April currently trades more than 3% in the green. With reference to the market’s primary trend, though, a downtrend has been present since mid-2011.
Daily timeframe:
In parallel with the RSI indicator toppling its 50.00 value, AUD/USD registered its fourth successive daily gain Thursday. Notably, price action tapped the upper boundary of a demand-turned supply at 0.6330/0.6245, shifting focus to a 127.2% Fib ext. level at 0.6398. this is closely followed by a 61.8% Fib retracement at 0.6449 and trendline resistance (0.7031).
H4 timeframe:
The H4 timeframe is a somewhat busy chart at the moment, emphasising strong resistance between 0.6433/0.6338.

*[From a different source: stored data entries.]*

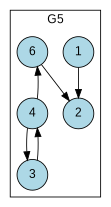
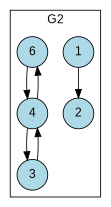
  digraph {
    fontname="Liberation Sans"
    node [color=black fillcolor=lightblue fontname="Liberation Sans" shape=circle style=filled]
    edge [fontname="Liberation Sans"]
    1
    2
    3
    4
    n5 [label=6]
    subgraph cluster_1 {
-     label=G5
+     label=G2
      1
      2
      3
      4
      n5
    }
    1 -> 2
    3 -> 4
    4 -> 3
    4 -> n5
-   n5 -> 2
+   n5 -> 4
  }
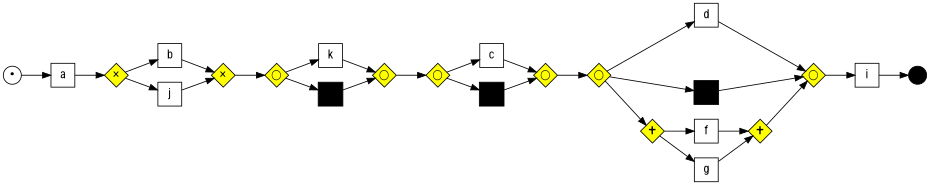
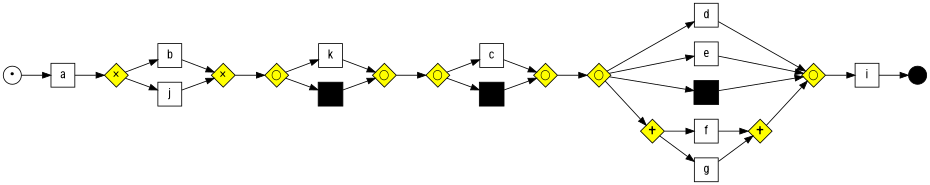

Converging with this area we have a harmonic Gartley formation, with a defining limit at the 78.6% Fib retracement level from 0.6433. In addition, a local ABCD approach can be seen (orange) terminating at around a 161.8% Fib ext. level drawn from 0.6338. Also of note is a 161.8% Fib ext. level coming in at 0.6420.
H1 timeframe:
Lifted by a decline in the USD, Thursday concluded testing a channel resistance (0.6207), which intersects with a supply zone at 0.6362/0.6329 and is confirmed by the RSI indicator crossing paths with overbought terrain. Downside from this angle has 0.63 to contend with, as well as demand formed from 0.6216/0.6246 should we pop lower.
Structures of Interest:
Although daily price is seen feasting on the upper boundary of a demand-turned supply at 0.6330/0.6245, threatening higher moves, H4 and H1 action bring reasonably stacked resistance to the table. Therefore, a dip lower could still be in store, with sellers eyeing H1 demand at 0.6216/0.6246.